> [QUOTED PASSAGE]:
────

# An Elive 1.6 reveiw



## Solaris17 (Mar 30, 2008)

Iv decided to do a reveiw for elive as i think doing more linux reviews will help fellow TPUers get the hang of an OS so expect more to come i have a laptop that does nothing and about 40 or so distros to try out...So we start with Elive a tiny little distro that has been around for quite some time and has only gotten better since iv used it last...

TEST Machine
Dell Laptop c500
700mhz single core intel celeron
128mb sdram single stick
10GB 4500 RPM HDD


We start with the basics booting from the disk you are given a plethera of options upon initial boot including options to boot from the first hard disk but before even that you have to select your language their is easily over 20 available and is not the classic english options eaither but instead of saying

English
Arabic
Chinese

you are greeted with every language written in its own alphabet..impressive and much more effective







The whole boot process is pretty self explanatory and actually relatively pretty for a disto that doesn't have any drivers installed except for the basic vesa init.





oo pretty

The log in is also very beautiful and not what i was expecting as my laptop had to run off of the very generic vesa driver to function correctly..the included radeon and fglrx drivers would not get me to desktop and i was greated with a command prompt...however after setting to vesa all was well and actually operated pretty smoothly for such a dated machine.






 (my apologies their is no print screen at the log in)

Now with such a dated system and such beautiful graphics (my pics do it no justice wait for the prntscrns) youd think it would take quite some time to load...however on an old cd rom drive the disk booted up and got to desktop in about 4min not bad i can already guess this is a well coded OS.

────

> [TASKS TO COMPLETE]:
1. According to the Elive 1.6 review, how long did the disk take to boot to the desktop from the old CD-ROM drive?
2. Resume the Elive 1.6 review from its last sentence, keeping the same voice.

────

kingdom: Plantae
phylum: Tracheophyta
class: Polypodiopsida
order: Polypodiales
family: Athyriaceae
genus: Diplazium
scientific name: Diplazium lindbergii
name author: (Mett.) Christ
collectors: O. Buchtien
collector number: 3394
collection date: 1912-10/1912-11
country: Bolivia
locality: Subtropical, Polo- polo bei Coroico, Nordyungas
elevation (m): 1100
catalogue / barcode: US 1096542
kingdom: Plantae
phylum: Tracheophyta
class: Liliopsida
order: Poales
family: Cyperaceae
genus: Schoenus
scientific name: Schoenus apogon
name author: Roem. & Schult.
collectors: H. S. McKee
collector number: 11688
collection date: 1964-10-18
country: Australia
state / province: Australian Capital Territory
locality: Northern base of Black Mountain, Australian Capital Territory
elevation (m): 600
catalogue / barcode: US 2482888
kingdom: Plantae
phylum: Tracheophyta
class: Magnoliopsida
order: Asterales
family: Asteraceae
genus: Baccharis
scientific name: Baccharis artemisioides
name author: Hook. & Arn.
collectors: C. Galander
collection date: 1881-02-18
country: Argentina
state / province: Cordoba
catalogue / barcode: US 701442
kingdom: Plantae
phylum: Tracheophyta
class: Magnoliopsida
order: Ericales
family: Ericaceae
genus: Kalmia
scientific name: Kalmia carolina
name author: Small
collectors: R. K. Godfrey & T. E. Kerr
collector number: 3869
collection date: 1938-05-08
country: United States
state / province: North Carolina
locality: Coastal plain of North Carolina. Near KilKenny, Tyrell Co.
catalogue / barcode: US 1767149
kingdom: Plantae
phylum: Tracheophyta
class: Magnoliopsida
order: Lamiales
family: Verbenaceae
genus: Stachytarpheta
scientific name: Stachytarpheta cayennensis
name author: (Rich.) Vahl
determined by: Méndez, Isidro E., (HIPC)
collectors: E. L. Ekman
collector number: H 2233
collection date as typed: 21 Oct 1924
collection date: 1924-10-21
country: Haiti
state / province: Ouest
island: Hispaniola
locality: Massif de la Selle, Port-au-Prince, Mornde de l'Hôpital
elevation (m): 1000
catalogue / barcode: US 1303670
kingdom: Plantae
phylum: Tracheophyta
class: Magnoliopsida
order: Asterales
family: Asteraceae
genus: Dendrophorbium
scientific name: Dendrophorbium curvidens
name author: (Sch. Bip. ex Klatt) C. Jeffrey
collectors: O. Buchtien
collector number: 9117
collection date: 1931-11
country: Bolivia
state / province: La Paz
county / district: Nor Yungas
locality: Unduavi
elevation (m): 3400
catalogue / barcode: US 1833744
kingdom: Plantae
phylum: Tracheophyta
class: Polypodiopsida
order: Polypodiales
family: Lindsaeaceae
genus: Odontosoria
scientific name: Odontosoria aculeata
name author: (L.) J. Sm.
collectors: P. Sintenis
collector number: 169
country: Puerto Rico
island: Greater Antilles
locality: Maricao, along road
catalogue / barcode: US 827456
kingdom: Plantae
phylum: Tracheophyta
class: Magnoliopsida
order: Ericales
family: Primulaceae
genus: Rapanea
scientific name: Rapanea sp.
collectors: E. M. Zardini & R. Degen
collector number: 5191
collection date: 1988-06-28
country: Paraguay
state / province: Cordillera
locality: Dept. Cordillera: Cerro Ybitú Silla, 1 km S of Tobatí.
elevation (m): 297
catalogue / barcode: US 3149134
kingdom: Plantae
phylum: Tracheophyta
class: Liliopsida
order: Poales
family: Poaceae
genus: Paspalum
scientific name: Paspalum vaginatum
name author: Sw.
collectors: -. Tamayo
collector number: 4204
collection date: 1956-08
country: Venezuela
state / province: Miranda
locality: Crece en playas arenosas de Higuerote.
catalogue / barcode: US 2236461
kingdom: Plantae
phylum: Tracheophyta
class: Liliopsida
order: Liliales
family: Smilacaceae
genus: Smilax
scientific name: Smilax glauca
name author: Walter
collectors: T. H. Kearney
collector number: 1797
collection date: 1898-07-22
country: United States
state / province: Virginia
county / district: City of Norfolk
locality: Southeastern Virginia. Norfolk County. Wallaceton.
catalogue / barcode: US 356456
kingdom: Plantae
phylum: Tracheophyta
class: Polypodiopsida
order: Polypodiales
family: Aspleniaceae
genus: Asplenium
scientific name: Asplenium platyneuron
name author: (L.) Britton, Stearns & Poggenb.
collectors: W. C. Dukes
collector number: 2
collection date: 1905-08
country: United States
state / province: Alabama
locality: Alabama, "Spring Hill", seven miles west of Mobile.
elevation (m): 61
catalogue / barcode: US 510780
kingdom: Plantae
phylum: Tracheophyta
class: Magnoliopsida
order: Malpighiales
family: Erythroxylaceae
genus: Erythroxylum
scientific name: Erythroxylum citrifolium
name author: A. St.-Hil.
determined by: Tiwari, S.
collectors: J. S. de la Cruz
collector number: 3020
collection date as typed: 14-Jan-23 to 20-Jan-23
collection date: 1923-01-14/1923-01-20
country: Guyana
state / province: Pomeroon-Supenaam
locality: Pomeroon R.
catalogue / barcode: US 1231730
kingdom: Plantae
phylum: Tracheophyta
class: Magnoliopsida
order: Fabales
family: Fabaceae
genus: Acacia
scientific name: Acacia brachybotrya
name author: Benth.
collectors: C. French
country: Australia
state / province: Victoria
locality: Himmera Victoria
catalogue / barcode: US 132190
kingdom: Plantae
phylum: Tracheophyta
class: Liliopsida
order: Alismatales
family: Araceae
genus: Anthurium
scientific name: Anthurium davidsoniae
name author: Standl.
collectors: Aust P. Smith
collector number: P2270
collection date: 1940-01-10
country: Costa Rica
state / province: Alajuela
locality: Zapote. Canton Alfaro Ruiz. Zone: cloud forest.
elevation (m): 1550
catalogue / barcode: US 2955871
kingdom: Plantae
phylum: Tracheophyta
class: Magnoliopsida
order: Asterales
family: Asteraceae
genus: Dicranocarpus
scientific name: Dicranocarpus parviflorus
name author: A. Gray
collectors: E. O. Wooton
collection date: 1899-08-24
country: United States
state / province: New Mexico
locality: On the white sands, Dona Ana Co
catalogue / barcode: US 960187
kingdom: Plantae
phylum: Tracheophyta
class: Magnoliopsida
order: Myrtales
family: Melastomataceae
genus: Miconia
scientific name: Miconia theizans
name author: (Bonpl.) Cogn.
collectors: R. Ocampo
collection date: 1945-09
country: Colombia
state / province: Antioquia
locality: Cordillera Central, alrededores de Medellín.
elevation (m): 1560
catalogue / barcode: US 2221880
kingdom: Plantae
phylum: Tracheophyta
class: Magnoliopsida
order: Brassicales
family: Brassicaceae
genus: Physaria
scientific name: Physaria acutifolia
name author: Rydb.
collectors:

────

> [ANSWER SET]:
1. About 4 minutes.

2.
so after logging in we get our beautiful desktop....i must say i am so incredibly surprised. The stars in the background blink and change position while the system still maintains complete usability with no apparent slow down. This and the look of the theme in general makes it apparent why Samuel F. Baggen 'Thanatermesis' the creator calls this theme "enlightenment". 






The graphics are beautiful no doubt just look at the icons on the bottom the contrast and colors are extremely vivid...the (enlightenment) water mark on the background is a nice touch and blends in well making the desktop look more vivid and pronounced instead of the water mark being an eyesore. The star twinkle as stated before is also a nice touch and always gives you something to look at...on top of all this prettynes is the graphics seem embedded in even the simplest ways. buttons and menu bars have this effect that makes them look like they are made of gold getting turned in bright sun light they refract very well.






Now that we covered the "enlightenment" theme lets move on to another built in theme with just as much "coolness" as the first.  The Lucax theme as its called is darker more black and dark ocean blue with a hint of sparkle and matalics. The stars included in the background are in greater as is to be expected seeing as its night time...a very logical touch imo it seems this was developed while covering all angles. Dispite how beautiful it is it still appears to be in beta even in the final elive 1.6 release.






As you can see This version is a little darker but is still very sleek in my opinion a little better than the first as the dark blue black and occasional gold highlights really bring out the vividness of the desktop. The fact that the stars twinkle and move as well as the interactive sysmbol and moving water under it make this seem like the background is a gif...however it also seems like an interactive desktop as when you mouse over the symbol the emblem becomes a brighter gold color and revels the words "Where Debian meets enlightenment" as you can see in the pictures below this is also a very impressive theme beta or no.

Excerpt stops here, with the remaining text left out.